Sobre a tarefa: Escreva a continuação do texto sobre o filme ucraniano e turco, começando logo depois da última frase apresentada.

Texto apresentado:

_ _ _ _ _ _ _

Além de receber, em janeiro de 2022, o Prêmio de Direção para cinema mundial no Festival de Sundance e, no mês seguinte, o Prêmio do Júri Ecumênico na 72ª Berlinale, a produção ucraniana e turca colheu louros em quatro outros festivais e chega amanhã (5/5) a vários cinemas em São Paulo, Rio de Janeiro e outras cidades.

Falado em ucraniano, russo, checheno e holandês, o filme dura 100’ e tem início com a tela mantida preta e, em off, um diálogo de uma voz feminina com outra masculina, a princípio não identificadas. Ela conta ter sonhado que “quando tudo acabar, vamos colocar uma grande janela no buraco todo”. Ele propõe: “Vamos fazer um telhado novo e instalar aquecimento.” Ela: “Vamos reconstruir tudo.” Ele: “Você vai poder andar descalça.” Ela: “Vamos reconstruir toda a casa.” Ele: “Vamos comprar móveis novos também. Cadeiras. Mesas.” Ela: “Vamos jogar fora a televisão. Eu quero uma nova.” Ele: “Não, vamos cortá-la toda e usar para aquecer a casa. Vamos comprar uma televisão nova para você. Irka… O que é? Já está começando?” Ela (Irka): “Você está com medo?” Ele: “É claro que não.”

_ _ _ _ _ _ _

Material fornecido:

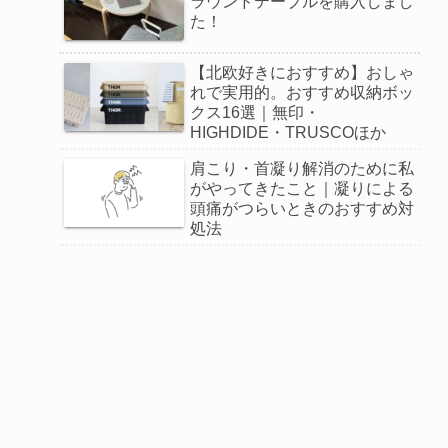
ラウンドテーブルを購入しまし
た！
【北欧好きにおすすめ】おしゃ
れで実用的。おすすめ収納ボッ
クス16選｜無印・
HIGHDIDE・TRUSCOほか
肩こり・首凝り解消のために私
がやってきたこと｜凝りによる
頭痛がつらいときのおすすめ対
処法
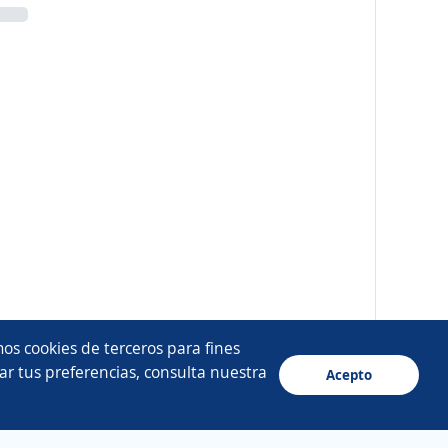
os cookies de terceros para fines
ar tus preferencias, consulta nuestra
Acepto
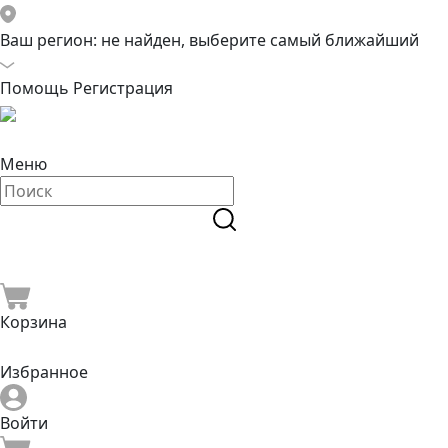
Ваш регион:
не найден, выберите самый ближайший
Помощь
Регистрация
Меню
Корзина
Избранное
Войти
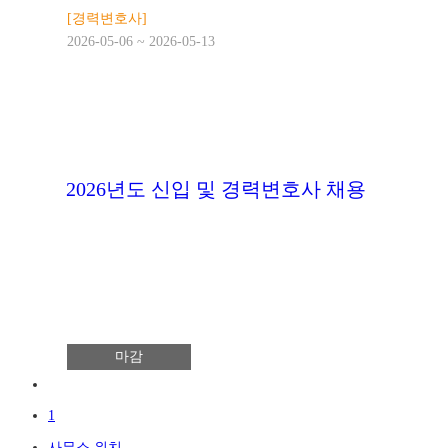
[경력변호사]
2026-05-06 ~ 2026-05-13
2026년도 신입 및 경력변호사 채용
마감
1
사무소 위치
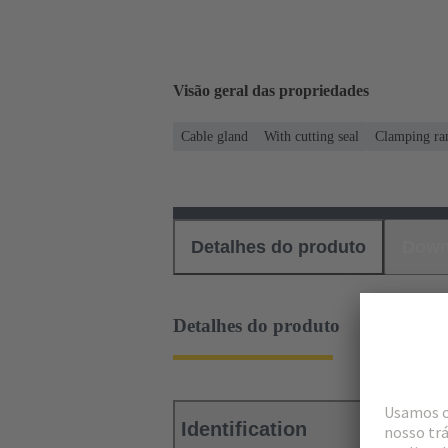
Visão geral das propriedades
Cable gland
With cutting seal
Clamping ran
Detalhes do produto
Down
Detalhes do produto
Identification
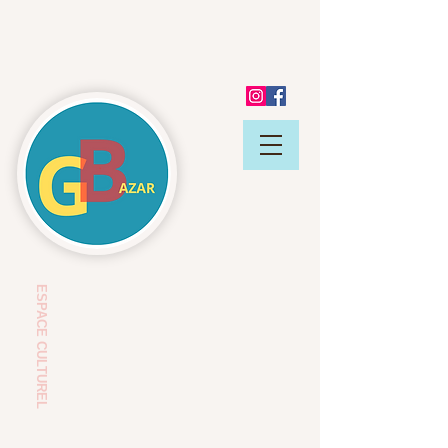
ESP
ACE CULTUREL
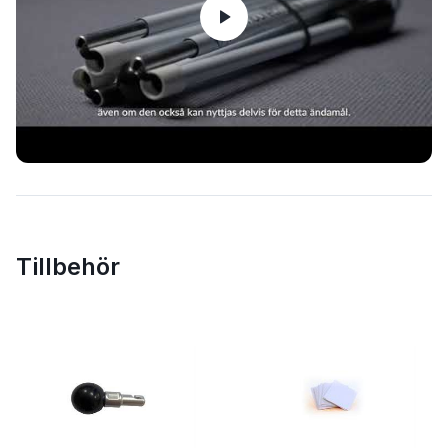
Tillbehör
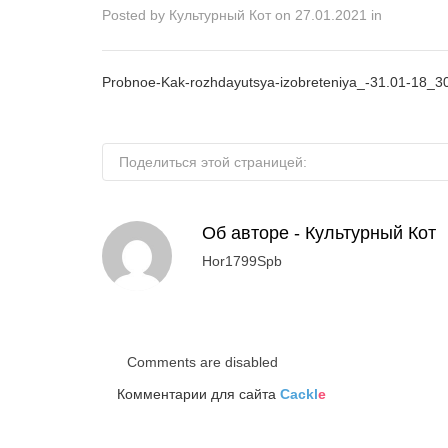
Posted by
Культурный Кот
on
27.01.2021
in
Probnoe-Kak-rozhdayutsya-izobreteniya_-31.01-18_3
Поделиться этой страницей:
Об авторе -
Культурный Кот
Hor1799Spb
Comments are disabled
Комментарии для сайта
Cackl
e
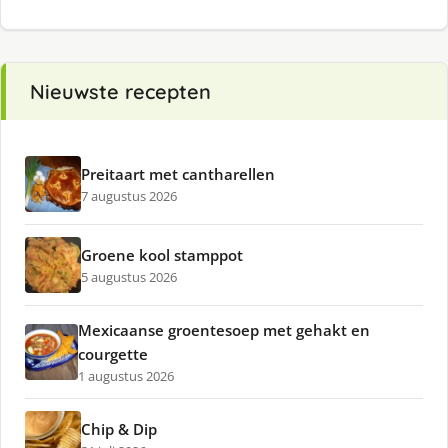
Nieuwste recepten
Preitaart met cantharellen
7 augustus 2026
Groene kool stamppot
5 augustus 2026
Mexicaanse groentesoep met gehakt en
courgette
1 augustus 2026
Chip & Dip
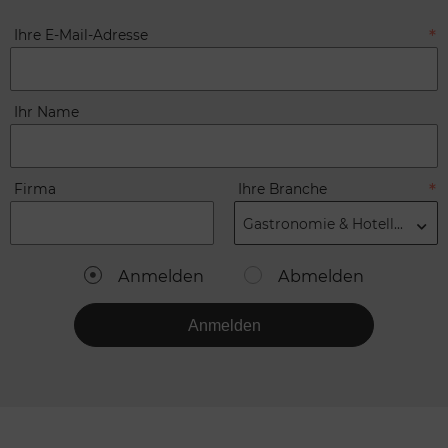
Ihre E-Mail-Adresse
Ihr Name
Firma
Ihre Branche
Gastronomie & Hotellerie
Anmelden
Abmelden
Anmelden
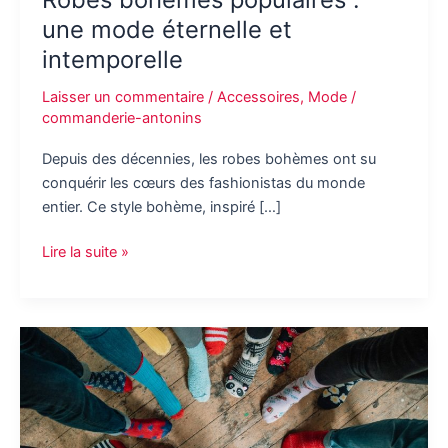
une mode éternelle et
intemporelle
Laisser un commentaire
/
Accessoires
,
Mode
/
commanderie-antonins
Depuis des décennies, les robes bohèmes ont su
conquérir les cœurs des fashionistas du monde
entier. Ce style bohème, inspiré […]
Robes
Lire la suite »
bohèmes
populaires
:
une
mode
éternelle
et
intemporelle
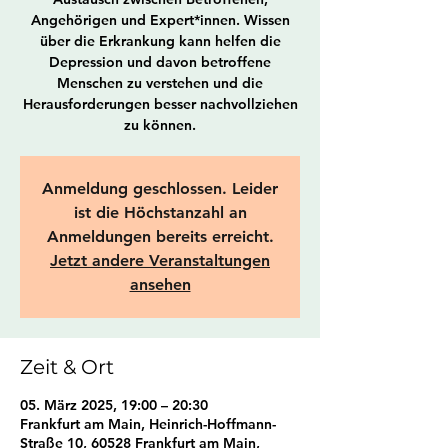
Angehörigen und Expert*innen. Wissen
über die Erkrankung kann helfen die
Depression und davon betroffene
Menschen zu verstehen und die
Herausforderungen besser nachvollziehen
zu können.
Anmeldung geschlossen. Leider
ist die Höchstanzahl an
Anmeldungen bereits erreicht.
Jetzt andere Veranstaltungen
ansehen
Zeit & Ort
05. März 2025, 19:00 – 20:30
Frankfurt am Main, Heinrich-Hoffmann-
Straße 10, 60528 Frankfurt am Main,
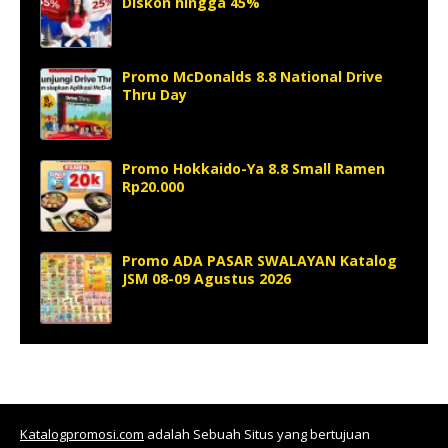
Diskon hingga 45%
Promo McDonalds 8.8 National Drive
Thru Day
Promo Hokkaido-Ya 8.8 Small Ramen
Rp20.000
Promo ADA PASAR SWALAYAN Katalog
JSM 08-09 Agustus 2026
Katalogpromosi.com
adalah Sebuah Situs yang bertujuan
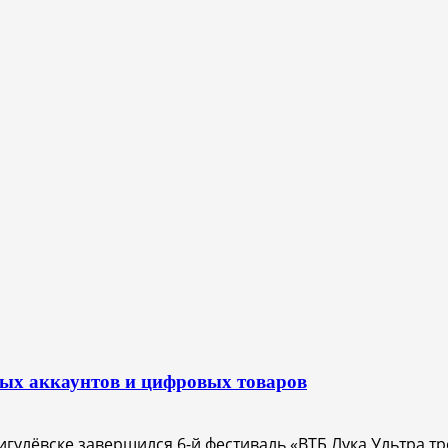
вых аккаунтов и цифровых товаров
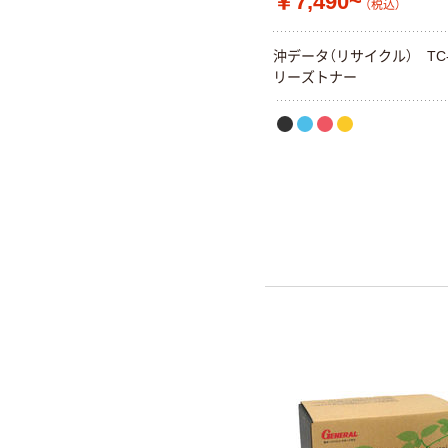
￥7,490~
（税込）
沖データ（リサイクル） TC-
リーズトナー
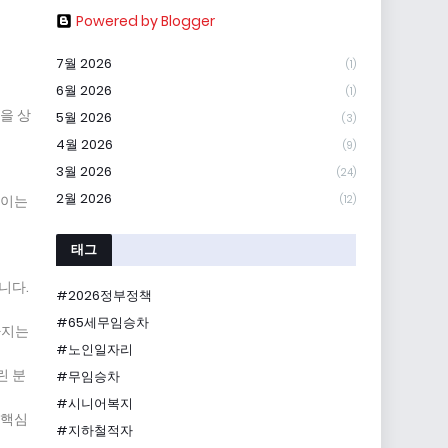
Powered by Blogger
7월 2026
(1)
6월 2026
(1)
을 상
5월 2026
(3)
4월 2026
(9)
3월 2026
(24)
2월 2026
 이는
(12)
태그
니다.
#2026정부정책
#65세무임승차
가지는
#노인일자리
린 분
#무임승차
#시니어복지
 핵심
#지하철적자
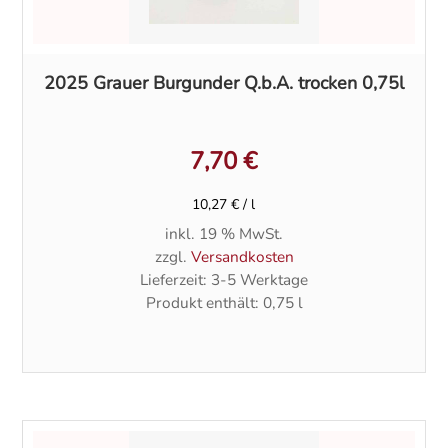
2025 Grauer Burgunder Q.b.A. trocken 0,75l
7,70
€
10,27
€
/
l
inkl. 19 % MwSt.
zzgl.
Versandkosten
Lieferzeit:
3-5 Werktage
Produkt enthält: 0,75
l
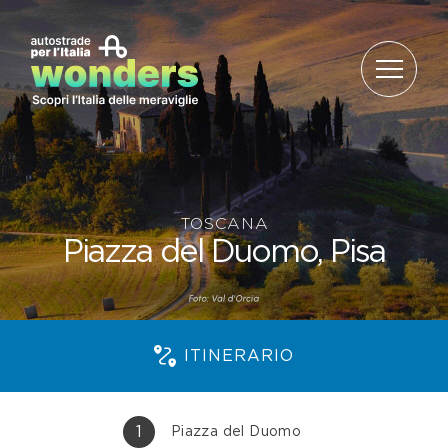
Salta al contenuto
TOSCANA
Piazza del Duomo, Pisa
ITINERARIO
1
Piazza del Duomo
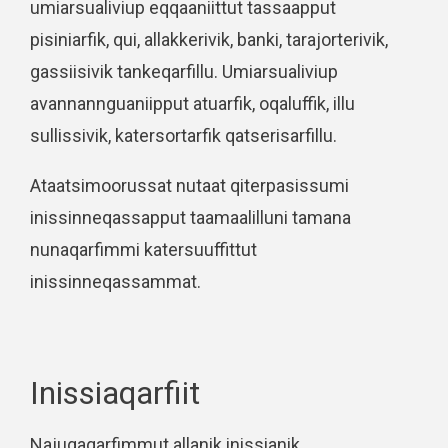
umiarsualiviup eqqaaniittut tassaapput
pisiniarfik, qui, allakkerivik, banki, tarajorterivik,
gassiisivik tankeqarfillu. Umiarsualiviup
avannannguaniipput atuarfik, oqaluffik, illu
sullissivik, katersortarfik qatserisarfillu.
Ataatsimoorussat nutaat qiterpasissumi
inissinneqassapput taamaalilluni tamana
nunaqarfimmi katersuuffittut
inissinneqassammat.
Inissiaqarfiit
Najugaqarfimmut allanik inissianik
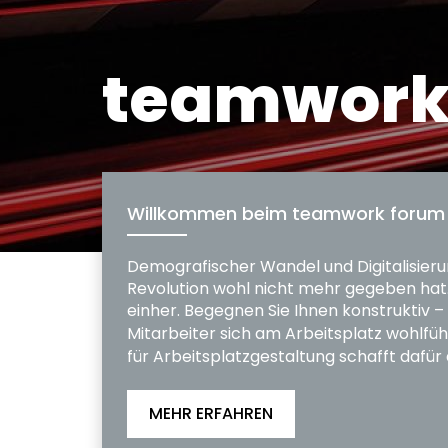
teamwork
Willkommen beim teamwork forum
Demografischer Wandel und Digitalisierun
Revolution wohl nicht mehr gegeben hat.
einher. Begegnen Sie Ihnen konstruktiv –
Mitarbeiter sich am Arbeitsplatz wohlfüh
für Arbeitsplatzgestaltung schafft dafür
MEHR ERFAHREN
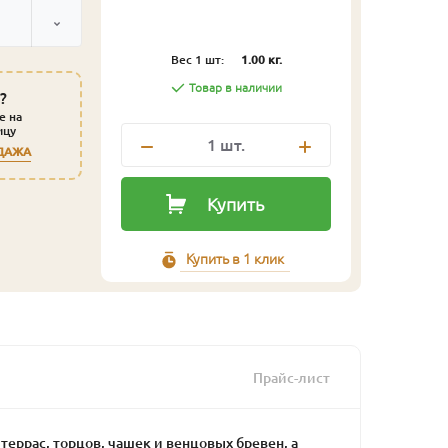
Вес 1 шт:
1.00 кг.
Товар в наличии
?
е на
ицу
1
шт.
ДАЖА
Купить
Купить в 1 клик
Прайс-лист
террас, торцов, чашек и венцовых бревен, а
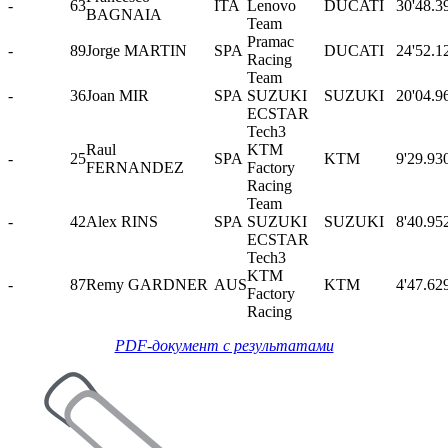
-
63
ITA
Lenovo
DUCATI
30'48.3
BAGNAIA
Team
Pramac
-
89
Jorge MARTIN
SPA
DUCATI
24'52.1
Racing
Team
-
36
Joan MIR
SPA
SUZUKI
SUZUKI
20'04.9
ECSTAR
Tech3
Raul
KTM
-
25
SPA
KTM
9'29.93
FERNANDEZ
Factory
Racing
Team
-
42
Alex RINS
SPA
SUZUKI
SUZUKI
8'40.95
ECSTAR
Tech3
KTM
-
87
Remy GARDNER
AUS
KTM
4'47.62
Factory
Racing
PDF-документ с результатами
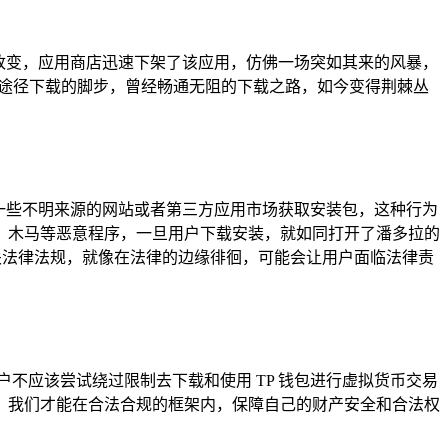
了改变，应用商店迅速下架了该应用，仿佛一场突如其来的风暴，
规途径下载的脚步，曾经畅通无阻的下载之路，如今变得荆棘丛
从一些不明来源的网站或者第三方应用市场获取安装包，这种行为
、木马等恶意程序，一旦用户下载安装，就如同打开了潘多拉的
关法律法规，就像在法律的边缘徘徊，可能会让用户面临法律责
不应该尝试绕过限制去下载和使用 TP 钱包进行虚拟货币交易
，我们才能在合法合规的框架内，保障自己的财产安全和合法权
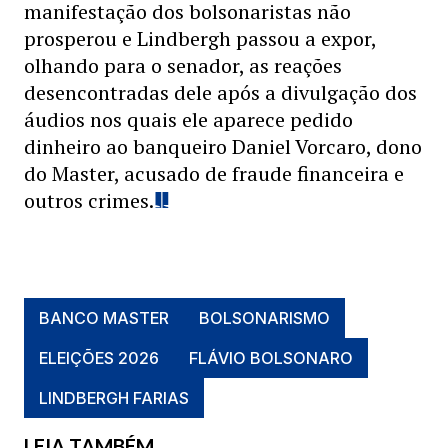
manifestação dos bolsonaristas não
prosperou e Lindbergh passou a expor,
olhando para o senador, as reações
desencontradas dele após a divulgação dos
áudios nos quais ele aparece pedido
dinheiro ao banqueiro Daniel Vorcaro, dono
do Master, acusado de fraude financeira e
outros crimes.
BANCO MASTER
BOLSONARISMO
ELEIÇÕES 2026
FLÁVIO BOLSONARO
LINDBERGH FARIAS
LEIA TAMBÉM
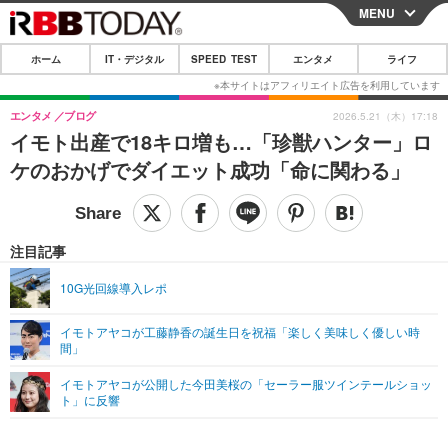
MENU
CLOSE
ホーム
IT・デジタル
SPEED TEST
エンタメ
ライフ
ホーム
IT・デジタル
エンタメ
ブログ
2026.5.21（木）17:18
イモト出産で18キロ増も…「珍獣ハンター」ロ
IT・デジタルTOP
スマートフォン
SPEED TEST
ケのおかげでダイエット成功「命に関わる」
ネタ
ガジェット・ツール
エンタメ
ショッピング
その他
エンタメTOP
映画・ドラマ
ライフ
注目記事
韓流・K-POP
韓国・芸能
ライフTOP
グルメ
リリース一覧
10G光回線導入レポ
音楽
スポーツ
ペット
ショッピング
プッシュ通知の停止方法
イモトアヤコが工藤静香の誕生日を祝福「楽しく美味しく優しい時
間」
グラビア
ブログ
その他
イモトアヤコが公開した今田美桜の「セーラー服ツインテールショッ
ショッピング
その他
ト」に反響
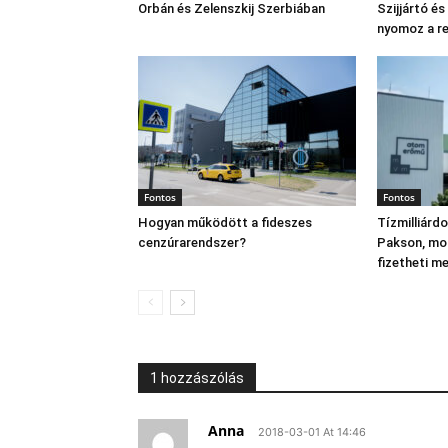
Orbán és Zelenszkij Szerbiában
Szijjártó é
nyomoz a r
Fontos
Fontos
Hogyan működött a fideszes
Tízmilliárd
cenzúrarendszer?
Pakson, mo
fizetheti m
1 hozzászólás
Anna
2018-03-01 At 14:46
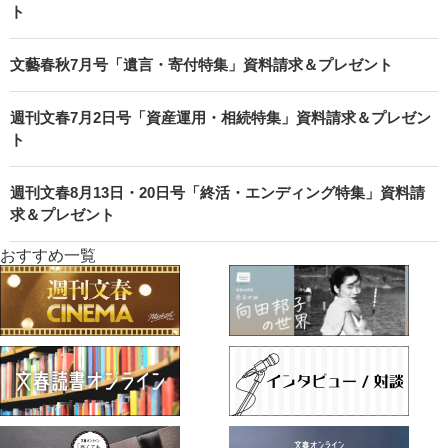
ト
文藝春秋7月号「遺言・寄付特集」資料請求＆プレゼント
週刊文春7月2日号「資産運用・相続特集」資料請求＆プレゼン
ト
週刊文春8月13日・20日号「終活・エンディング特集」資料請
求＆プレゼント
おすすめ一覧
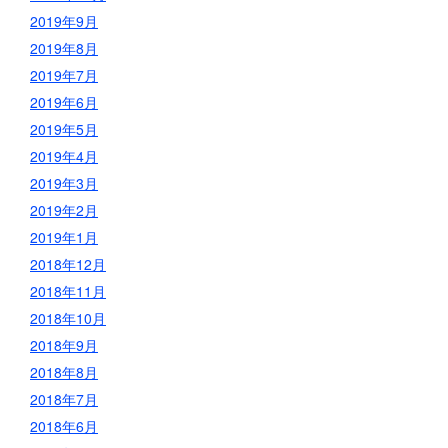
2019年9月
2019年8月
2019年7月
2019年6月
2019年5月
2019年4月
2019年3月
2019年2月
2019年1月
2018年12月
2018年11月
2018年10月
2018年9月
2018年8月
2018年7月
2018年6月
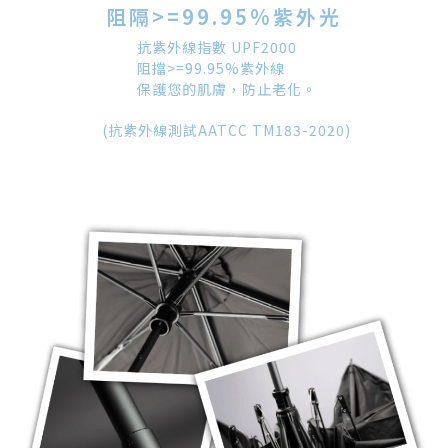
阻隔>=99.95%紫外光
抗紫外線指數 UPF2000
阻擋>=99.95%紫外線
保護您的肌膚，防止老化。
(抗紫外線測試AATCC TM183-2020)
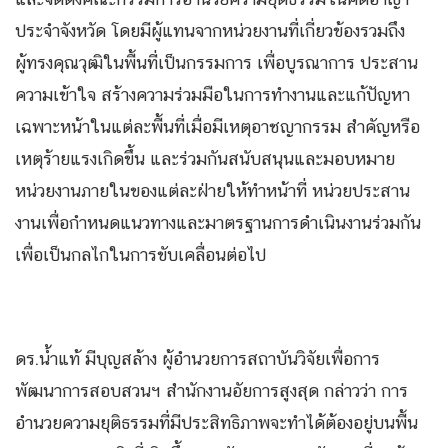
ประจำจังหวัด โดยมีผู้แทนจากหน่วยงานที่เกี่ยวข้องรวมถึง
ผู้ทรงคุณวุฒิในพื้นที่เป็นกรรมการ เพื่อบูรณาการ ประสาน
ความเข้าใจ สร้างความร่วมมือในการทำงานและแก้ปัญหา
เฉพาะหน้าในแต่ละพื้นที่เมื่อมีเหตุอาชญากรรม สำคัญหรือ
เหตุร้ายแรงเกิดขึ้น และร่วมกันสนับสนุนและมอบหมาย
หน่วยงานภายในของแต่ละฝ่ายให้ทำหน้าที่ หน่วยประสาน
งานเพื่อกำหนดแนวทางและมาตรฐานการดำเนินงานร่วมกัน
เพื่อเป็นกลไกในการขับเคลื่อนต่อไป
ดร.น้ำแท้ มีบุญสล้าง ผู้อำนวยการสถาบันวิจัยเพื่อการ
พัฒนาการสอบสวนฯ สำนักงานอัยการสูงสุด กล่าวว่า การ
อำนวยความยุติธรรมที่มีประสิทธิภาพจะทำได้ต้องอยู่บนพื้น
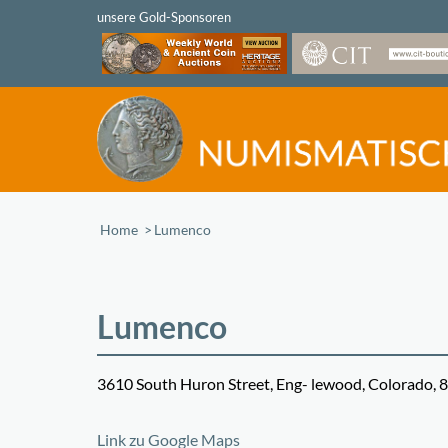
Home
/
Lumenco
Lumenco
3610 South Huron Street, Eng- lewood, Colorado, 
+
Link zu Google Maps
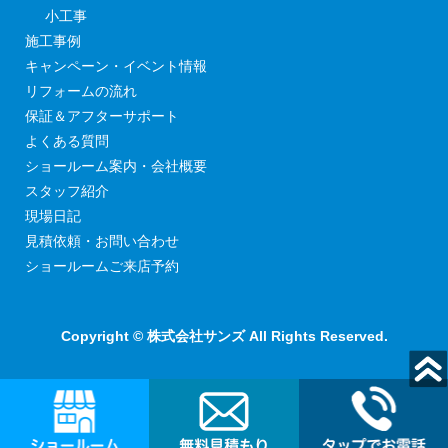
小工事
施工事例
キャンペーン・イベント情報
リフォームの流れ
保証＆アフターサポート
よくある質問
ショールーム案内・会社概要
スタッフ紹介
現場日記
見積依頼・お問い合わせ
ショールームご来店予約
Copyright © 株式会社サンズ All Rights Reserved.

_ _ _ _ _ _ _

Resposta do exercício:
Esses 1’39” deixam claro haver algo momentoso em curso e obras a fazer na casa quando terminar. Entende-se, além disso, que os dois estão esperando por alguma coisa e ele, embora negue, parece estar com medo.

Um corte introduz a primeira imagem do filme, difusa e onírica, mais parecendo um cenário – o sol nascido há pouco e seu reflexo, uma árvore à esquerda e um volume, difícil de identificar à primeira vista, na borda inferior, à direita.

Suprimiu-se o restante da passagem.